Miyama is no longer as secluded as in past centuries and can be easily reached by train and bus from Kyoto. The near-to-nature, sustainable, and community-focused way of life long practiced in the area remains very much alive. Much of the food produced in Miyama is consumed locally, natural resources are managed with future generations in mind, and customs and rituals are maintained by local communities. The town’s residents are committed to protecting this lifestyle while sharing it with travelers through a variety of experiential programs.

Miyama has been recognized for encouraging environmentally conscious living through safeguarding its heritage, including practices such as traditional agriculture. In addition, the town is internationally noted for its sustainability initiatives. In 2021, Miyama was named one of the world’s Best Tourism Villages by the United Nations World Tourism Organization (UNWTO) in recognition of the municipality’s efforts to promote sustainable tourism that preserves culture, traditions, and biodiversity while empowering its residents.

Farmhouse Stays

Several guest houses in Miyama offer the opportunity to experience the eco-friendly and community-focused lifestyle the town is noted for. Although not full-fledged farms, these retreats are set in tranquil natural surroundings and are inviting places to spend time away from the bustle of city life. Some are traditional thatched-roof buildings, including the historic Kayabuki no Sato village’s B&B Matabe, which is operated by a company run by village residents. Others are modern buildings equipped with the conveniences of a hotel, but all are managed with a commitment to the town’s ethos of sustainability and minimizing waste.
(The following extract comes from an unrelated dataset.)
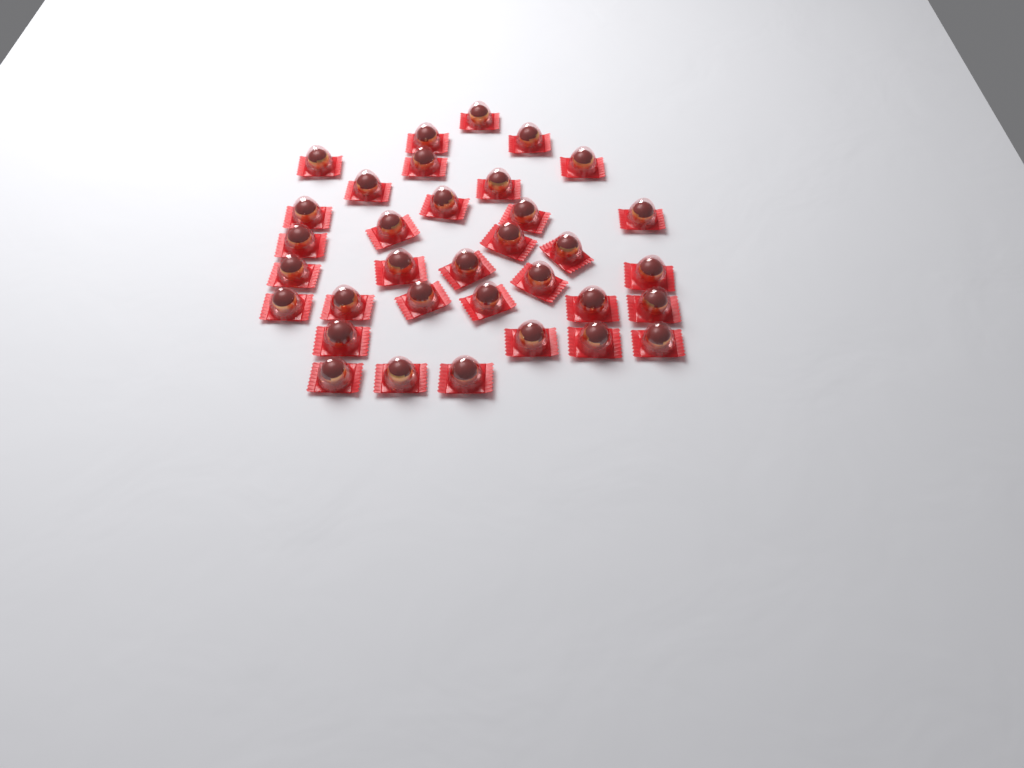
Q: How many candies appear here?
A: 34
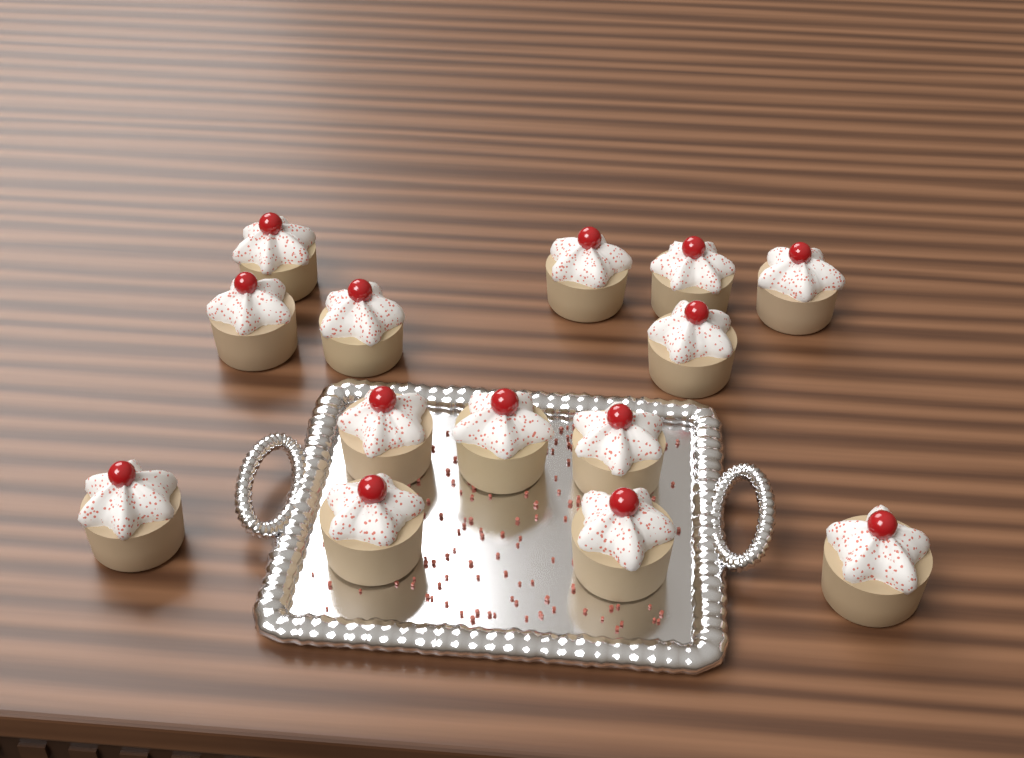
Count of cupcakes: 14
Getting acquainted with everyday life in Miyama is easy at places such as the family-run Farmhouse Inn Kurian, where cats roam in and out of the house and chickens cluck from the garden where they lay their eggs. Upon arrival in the afternoon, guests are seated around the house’s traditional irori open hearth and served freshly whisked matcha tea with sweets. Those with energy left after the journey to Miyama are invited to help prepare vegetables for dinner and perhaps pick up a few cooking techniques. Evening meals around the hearth often feature local, sustainably grown free-range chicken cooked in a large pot over the fire. At Kurian, guests sleep on futon laid out on tatami-mat flooring, although there are also inns that offer beds.

After breakfast at Kurian, guests can try their hand at making udon noodles. First, you mix the dough, knead it to the right consistency, then leave it to rest while selecting some seasonal produce from the host family’s vegetable patch to make into tempura. Next, the dough is rolled out and the noodles are shaped and cut in preparation to be boiled and served with freshly fried tempura. Lunch is served in the open air, weather permitting. After lunch, there is time to take in the surroundings on a walk down to the Yura River.

Each guest house has its own program of experiences, which might include options like guided hiking tours, a hands-on class in roof thatching, or making zori straw sandals.